Excerpted text>
↓

Skip directly to site content Skip directly to page options Skip directly to A-Z link Skip directly to A-Z link Skip directly to A-Z link
Volume 26, Number 10—October 2020
Research Letter

Retrospective Screening for SARS-CoV-2 RNA in California, USA, Late 2019

Author affiliations: Stanford University School of Medicine, Stanford, California, USA (C.A. Hogan, N. Garamani, M.K. Sahoo, C. Huang, J. Zehnder, B.A. Pinsky); Stanford Health Care, Palo Alto, California, USA (C.A. Hogan, B.A. Pinsky)

Cite This Article

Abstract

To investigate the possibility of earlier cases of severe acute respiratory syndrome coronavirus 2 infection than previously recognized, we retrospectively tested pooled samples from 1,700 persons with respiratory signs/symptoms seen at Stanford Health Care, Palo Alto, California, USA, during the last 2 months of 2019. We found no evidence of earlier infection.

Phylogenetic analyses of severe acute respiratory syndrome coronavirus 2 (SARS-CoV-2) suggest virus emergence weeks, if not months, before the World Health Organization was notified of the original cluster of cases in Wuhan, China (1). These analyses have estimated that SARS-CoV-2 emerged from October 6, 2019, through December 11, 2019 (2). Given this timeline, interest in retrospectively identifying patient zero in different geographic areas has been growing, to better determine the spread of SARS-CoV-2 and to inform current and future surveillance strategies for emerging infectious diseases.

Given the high volume of international travel before implementation of travel restrictions, travel-associated coronavirus disease (COVID-19) cases may have occurred in the United States earlier than previously recognized (3). However, monitoring for early community transmission of SARS-CoV-2 in the United States was challenging because the clinical manifestations of COVID-19 are similar to those of other respiratory virus infections, and emergence of COVID-19 overlapped with the annual respiratory virus season. In addition, local COVID-19 case finding and contact tracing efforts were limited by strict indications for testing based on specific risk factors, coupled with limited testing capacity (4,5).

↑

Provided material>
↓

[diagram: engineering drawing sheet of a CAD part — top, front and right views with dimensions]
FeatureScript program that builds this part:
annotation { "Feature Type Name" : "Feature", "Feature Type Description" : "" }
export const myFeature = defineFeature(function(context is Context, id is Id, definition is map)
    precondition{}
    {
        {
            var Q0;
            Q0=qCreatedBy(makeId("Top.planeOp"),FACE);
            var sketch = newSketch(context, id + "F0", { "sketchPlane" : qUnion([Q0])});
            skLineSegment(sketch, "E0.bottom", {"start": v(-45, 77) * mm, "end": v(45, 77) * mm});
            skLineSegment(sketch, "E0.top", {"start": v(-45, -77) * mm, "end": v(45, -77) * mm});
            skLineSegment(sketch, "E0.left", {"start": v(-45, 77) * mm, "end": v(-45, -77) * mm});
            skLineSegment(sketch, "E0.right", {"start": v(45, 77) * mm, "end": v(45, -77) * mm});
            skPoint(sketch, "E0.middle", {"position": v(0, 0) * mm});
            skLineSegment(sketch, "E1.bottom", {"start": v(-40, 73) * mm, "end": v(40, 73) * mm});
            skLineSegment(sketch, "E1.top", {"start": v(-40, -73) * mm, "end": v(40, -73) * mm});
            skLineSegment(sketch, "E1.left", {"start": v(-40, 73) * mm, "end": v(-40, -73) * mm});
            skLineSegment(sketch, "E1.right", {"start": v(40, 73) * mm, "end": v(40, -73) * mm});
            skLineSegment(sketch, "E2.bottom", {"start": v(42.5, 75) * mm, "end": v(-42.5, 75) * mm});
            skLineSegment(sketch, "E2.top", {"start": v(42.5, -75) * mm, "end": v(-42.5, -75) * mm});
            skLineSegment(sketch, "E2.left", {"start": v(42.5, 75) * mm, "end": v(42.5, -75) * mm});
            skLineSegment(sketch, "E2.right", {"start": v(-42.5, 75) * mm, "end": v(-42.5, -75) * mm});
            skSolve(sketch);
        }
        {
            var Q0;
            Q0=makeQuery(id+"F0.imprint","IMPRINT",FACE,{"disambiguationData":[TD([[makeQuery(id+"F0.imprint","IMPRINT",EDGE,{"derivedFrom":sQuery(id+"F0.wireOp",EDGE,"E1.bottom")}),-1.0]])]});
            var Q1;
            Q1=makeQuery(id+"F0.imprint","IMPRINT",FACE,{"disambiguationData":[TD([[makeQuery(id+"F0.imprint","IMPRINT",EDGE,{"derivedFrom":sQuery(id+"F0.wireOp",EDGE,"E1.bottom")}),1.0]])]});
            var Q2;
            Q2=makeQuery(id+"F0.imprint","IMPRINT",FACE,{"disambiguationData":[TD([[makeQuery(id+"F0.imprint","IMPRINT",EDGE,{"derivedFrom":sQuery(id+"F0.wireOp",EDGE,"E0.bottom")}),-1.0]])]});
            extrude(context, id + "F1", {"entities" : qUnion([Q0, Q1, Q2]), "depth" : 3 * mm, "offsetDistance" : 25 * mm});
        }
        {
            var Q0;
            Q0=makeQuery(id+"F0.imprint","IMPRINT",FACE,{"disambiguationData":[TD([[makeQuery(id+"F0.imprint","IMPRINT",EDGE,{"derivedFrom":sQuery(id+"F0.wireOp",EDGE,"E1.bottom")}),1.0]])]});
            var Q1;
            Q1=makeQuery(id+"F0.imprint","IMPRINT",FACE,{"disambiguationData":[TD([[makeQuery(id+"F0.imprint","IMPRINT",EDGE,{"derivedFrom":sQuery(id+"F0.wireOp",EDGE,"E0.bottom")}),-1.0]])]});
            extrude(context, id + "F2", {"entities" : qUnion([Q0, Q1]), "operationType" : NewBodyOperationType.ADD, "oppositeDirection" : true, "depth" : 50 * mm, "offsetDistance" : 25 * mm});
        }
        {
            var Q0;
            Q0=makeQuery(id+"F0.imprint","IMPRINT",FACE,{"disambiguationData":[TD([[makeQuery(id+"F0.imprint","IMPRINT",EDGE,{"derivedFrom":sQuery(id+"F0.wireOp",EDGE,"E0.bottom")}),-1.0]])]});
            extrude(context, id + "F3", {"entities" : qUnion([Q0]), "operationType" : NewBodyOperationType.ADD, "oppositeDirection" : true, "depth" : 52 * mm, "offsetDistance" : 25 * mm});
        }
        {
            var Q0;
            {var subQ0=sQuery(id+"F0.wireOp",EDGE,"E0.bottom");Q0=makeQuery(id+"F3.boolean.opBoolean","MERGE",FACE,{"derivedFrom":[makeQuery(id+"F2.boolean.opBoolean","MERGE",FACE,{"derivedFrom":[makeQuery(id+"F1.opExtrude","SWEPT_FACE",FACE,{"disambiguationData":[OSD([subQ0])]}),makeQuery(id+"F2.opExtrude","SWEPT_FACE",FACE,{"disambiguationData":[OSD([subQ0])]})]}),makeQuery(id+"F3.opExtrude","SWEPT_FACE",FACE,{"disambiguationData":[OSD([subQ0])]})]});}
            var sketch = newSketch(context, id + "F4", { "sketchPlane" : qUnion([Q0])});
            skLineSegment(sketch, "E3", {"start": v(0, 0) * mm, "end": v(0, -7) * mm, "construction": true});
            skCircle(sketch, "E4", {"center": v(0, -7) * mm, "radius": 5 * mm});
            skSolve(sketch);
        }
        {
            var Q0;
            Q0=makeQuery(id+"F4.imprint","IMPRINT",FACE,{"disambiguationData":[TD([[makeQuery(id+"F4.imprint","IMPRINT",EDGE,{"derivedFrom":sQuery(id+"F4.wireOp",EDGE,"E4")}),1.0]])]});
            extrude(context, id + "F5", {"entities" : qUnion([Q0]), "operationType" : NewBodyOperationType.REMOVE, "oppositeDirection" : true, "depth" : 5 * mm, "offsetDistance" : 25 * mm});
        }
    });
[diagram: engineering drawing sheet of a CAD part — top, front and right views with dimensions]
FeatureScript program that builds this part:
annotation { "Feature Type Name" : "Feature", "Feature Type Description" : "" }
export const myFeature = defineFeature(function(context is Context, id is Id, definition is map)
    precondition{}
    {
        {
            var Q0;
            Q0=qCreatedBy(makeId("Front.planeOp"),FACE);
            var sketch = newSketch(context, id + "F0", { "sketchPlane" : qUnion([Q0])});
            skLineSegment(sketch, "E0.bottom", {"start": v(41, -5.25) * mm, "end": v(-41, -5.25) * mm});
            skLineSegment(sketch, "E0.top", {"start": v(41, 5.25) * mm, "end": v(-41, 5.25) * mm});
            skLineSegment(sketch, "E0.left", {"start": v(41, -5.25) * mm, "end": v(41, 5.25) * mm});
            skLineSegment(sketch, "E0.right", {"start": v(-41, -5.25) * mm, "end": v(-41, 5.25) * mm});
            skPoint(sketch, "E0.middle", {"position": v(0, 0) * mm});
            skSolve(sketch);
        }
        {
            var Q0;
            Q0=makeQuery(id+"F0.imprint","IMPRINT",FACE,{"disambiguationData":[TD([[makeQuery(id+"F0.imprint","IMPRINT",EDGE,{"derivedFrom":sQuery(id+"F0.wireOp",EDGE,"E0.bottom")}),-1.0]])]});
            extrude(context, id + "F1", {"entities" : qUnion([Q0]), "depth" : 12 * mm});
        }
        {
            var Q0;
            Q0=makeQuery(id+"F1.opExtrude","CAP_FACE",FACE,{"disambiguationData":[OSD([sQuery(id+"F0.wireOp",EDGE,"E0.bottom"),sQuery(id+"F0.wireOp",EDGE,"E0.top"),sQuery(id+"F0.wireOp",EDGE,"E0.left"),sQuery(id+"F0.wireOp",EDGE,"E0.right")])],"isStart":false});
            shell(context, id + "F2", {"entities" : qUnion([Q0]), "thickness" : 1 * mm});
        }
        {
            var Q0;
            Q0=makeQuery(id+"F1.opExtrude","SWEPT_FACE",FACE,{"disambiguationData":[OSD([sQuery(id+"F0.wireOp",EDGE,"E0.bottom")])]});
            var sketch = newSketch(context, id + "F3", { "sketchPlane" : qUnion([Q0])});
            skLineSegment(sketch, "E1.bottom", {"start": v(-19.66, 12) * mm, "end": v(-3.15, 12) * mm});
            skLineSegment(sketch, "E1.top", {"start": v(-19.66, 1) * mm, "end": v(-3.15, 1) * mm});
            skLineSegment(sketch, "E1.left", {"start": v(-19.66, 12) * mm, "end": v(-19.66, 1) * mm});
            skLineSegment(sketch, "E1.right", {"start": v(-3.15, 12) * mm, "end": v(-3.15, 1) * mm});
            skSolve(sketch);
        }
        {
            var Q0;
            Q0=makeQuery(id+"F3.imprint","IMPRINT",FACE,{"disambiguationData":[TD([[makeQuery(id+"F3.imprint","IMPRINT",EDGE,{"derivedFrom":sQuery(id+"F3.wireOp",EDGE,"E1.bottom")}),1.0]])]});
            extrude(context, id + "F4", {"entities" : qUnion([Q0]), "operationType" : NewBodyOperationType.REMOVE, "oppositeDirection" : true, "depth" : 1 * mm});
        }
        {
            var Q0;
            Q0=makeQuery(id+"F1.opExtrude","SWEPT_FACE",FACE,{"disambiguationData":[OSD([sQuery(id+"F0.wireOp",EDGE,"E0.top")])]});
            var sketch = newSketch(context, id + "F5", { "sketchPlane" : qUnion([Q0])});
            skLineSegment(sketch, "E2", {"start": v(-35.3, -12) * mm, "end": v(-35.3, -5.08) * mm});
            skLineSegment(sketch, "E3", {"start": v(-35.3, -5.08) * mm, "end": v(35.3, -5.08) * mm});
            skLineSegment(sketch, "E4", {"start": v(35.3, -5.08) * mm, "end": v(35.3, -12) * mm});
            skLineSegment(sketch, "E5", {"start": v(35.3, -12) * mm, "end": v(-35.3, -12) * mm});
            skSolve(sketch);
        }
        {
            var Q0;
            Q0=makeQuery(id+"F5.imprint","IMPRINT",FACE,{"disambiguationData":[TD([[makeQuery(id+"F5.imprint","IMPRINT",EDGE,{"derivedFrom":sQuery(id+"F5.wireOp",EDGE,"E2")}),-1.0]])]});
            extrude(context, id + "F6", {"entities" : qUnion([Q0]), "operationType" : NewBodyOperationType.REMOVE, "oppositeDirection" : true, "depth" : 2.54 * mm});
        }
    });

↑

Task 1>
Quote the stretch of the SARS-CoV-2 screening letter from "Cite This Article" through "of earlier infection.".
Task 2>
List every author named in the affiliations of the SARS-CoV-2 screening letter.

Final answer 1>
Cite This Article

Abstract

To investigate the possibility of earlier cases of severe acute respiratory syndrome coronavirus 2 infection than previously recognized, we retrospectively tested pooled samples from 1,700 persons with respiratory signs/symptoms seen at Stanford Health Care, Palo Alto, California, USA, during the last 2 months of 2019. We found no evidence of earlier infection.

Final answer 2>
C.A. Hogan
N. Garamani
M.K. Sahoo
C. Huang
J. Zehnder
B.A. Pinsky